**Exercise instructions**
Report back every line of the entries that contains "most", exactly as written.

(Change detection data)
::::

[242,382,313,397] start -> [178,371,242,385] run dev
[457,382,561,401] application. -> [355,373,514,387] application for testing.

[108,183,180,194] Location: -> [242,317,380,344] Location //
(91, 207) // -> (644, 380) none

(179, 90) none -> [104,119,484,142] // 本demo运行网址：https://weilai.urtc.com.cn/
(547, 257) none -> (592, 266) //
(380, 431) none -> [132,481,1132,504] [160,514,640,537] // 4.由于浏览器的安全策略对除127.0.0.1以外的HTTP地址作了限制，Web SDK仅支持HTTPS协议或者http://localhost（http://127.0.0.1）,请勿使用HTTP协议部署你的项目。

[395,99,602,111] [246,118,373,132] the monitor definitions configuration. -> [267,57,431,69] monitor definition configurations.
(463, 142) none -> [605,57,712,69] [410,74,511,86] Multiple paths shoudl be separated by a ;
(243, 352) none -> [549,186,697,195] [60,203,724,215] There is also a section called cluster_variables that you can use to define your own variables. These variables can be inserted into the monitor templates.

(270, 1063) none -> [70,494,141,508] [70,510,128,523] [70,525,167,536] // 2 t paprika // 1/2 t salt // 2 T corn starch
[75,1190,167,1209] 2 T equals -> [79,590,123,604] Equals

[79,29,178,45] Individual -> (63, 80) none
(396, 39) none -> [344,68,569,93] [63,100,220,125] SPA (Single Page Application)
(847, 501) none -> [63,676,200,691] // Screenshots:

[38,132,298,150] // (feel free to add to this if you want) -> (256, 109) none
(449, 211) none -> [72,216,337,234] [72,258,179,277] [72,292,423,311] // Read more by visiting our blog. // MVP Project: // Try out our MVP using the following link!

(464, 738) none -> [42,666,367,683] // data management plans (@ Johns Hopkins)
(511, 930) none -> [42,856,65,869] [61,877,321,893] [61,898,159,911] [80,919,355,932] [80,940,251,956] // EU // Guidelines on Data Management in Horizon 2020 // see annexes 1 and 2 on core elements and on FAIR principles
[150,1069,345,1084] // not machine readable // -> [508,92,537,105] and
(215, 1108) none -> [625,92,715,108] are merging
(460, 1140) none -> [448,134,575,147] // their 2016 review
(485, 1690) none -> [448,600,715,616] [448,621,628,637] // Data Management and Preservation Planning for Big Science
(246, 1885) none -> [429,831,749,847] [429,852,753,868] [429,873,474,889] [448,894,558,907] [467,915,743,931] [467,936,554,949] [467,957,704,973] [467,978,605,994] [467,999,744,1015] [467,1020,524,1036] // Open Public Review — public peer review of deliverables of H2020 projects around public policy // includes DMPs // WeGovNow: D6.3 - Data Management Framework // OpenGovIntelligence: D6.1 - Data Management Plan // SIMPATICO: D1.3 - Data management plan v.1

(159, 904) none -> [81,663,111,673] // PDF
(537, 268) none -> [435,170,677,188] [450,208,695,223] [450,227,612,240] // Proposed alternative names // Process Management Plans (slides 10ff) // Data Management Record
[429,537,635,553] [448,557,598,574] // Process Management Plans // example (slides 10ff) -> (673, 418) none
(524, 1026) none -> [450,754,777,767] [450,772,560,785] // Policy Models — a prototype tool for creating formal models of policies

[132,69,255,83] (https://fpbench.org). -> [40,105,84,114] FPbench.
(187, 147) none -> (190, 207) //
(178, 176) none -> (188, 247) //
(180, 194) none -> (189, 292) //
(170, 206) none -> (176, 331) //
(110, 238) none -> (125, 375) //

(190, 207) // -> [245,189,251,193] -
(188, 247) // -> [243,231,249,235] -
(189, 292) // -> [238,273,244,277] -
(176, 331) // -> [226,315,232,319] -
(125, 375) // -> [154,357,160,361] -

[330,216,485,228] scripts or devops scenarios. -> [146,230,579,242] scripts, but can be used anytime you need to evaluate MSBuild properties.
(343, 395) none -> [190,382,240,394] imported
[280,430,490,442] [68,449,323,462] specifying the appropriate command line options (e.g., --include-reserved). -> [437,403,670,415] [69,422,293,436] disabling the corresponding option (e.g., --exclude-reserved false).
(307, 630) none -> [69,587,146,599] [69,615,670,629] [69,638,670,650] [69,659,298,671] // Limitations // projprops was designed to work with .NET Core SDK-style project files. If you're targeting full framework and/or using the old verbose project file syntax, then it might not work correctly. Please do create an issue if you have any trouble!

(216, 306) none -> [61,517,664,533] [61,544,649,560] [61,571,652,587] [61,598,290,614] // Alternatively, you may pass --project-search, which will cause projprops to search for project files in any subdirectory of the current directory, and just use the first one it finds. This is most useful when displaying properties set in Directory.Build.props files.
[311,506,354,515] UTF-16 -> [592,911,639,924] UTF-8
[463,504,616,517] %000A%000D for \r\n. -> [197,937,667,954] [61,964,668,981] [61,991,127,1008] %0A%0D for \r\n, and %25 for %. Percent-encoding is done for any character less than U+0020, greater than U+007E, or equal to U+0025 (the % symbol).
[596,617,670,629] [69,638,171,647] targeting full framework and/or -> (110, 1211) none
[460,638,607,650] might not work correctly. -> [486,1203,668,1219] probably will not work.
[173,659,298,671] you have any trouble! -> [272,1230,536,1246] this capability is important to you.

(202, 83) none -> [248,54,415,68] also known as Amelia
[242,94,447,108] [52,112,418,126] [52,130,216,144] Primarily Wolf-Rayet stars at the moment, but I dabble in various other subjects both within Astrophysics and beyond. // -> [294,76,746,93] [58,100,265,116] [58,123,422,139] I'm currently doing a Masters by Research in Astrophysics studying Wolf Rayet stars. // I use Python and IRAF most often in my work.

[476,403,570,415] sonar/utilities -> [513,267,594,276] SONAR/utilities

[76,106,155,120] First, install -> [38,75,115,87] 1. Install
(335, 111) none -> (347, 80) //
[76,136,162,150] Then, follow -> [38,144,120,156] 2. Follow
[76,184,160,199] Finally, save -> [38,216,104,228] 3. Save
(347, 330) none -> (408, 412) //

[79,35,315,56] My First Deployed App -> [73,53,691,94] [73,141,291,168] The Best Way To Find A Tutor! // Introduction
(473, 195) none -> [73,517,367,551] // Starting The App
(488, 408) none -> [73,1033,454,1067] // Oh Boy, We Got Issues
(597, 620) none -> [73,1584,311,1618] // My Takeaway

::::

**Task output**
(216, 306) none -> [61,517,664,533] [61,544,649,560] [61,571,652,587] [61,598,290,614] // Alternatively, you may pass --project-search, which will cause projprops to search for project files in any subdirectory of the current directory, and just use the first one it finds. This is most useful when displaying properties set in Directory.Build.props files.
[242,94,447,108] [52,112,418,126] [52,130,216,144] Primarily Wolf-Rayet stars at the moment, but I dabble in various other subjects both within Astrophysics and beyond. // -> [294,76,746,93] [58,100,265,116] [58,123,422,139] I'm currently doing a Masters by Research in Astrophysics studying Wolf Rayet stars. // I use Python and IRAF most often in my work.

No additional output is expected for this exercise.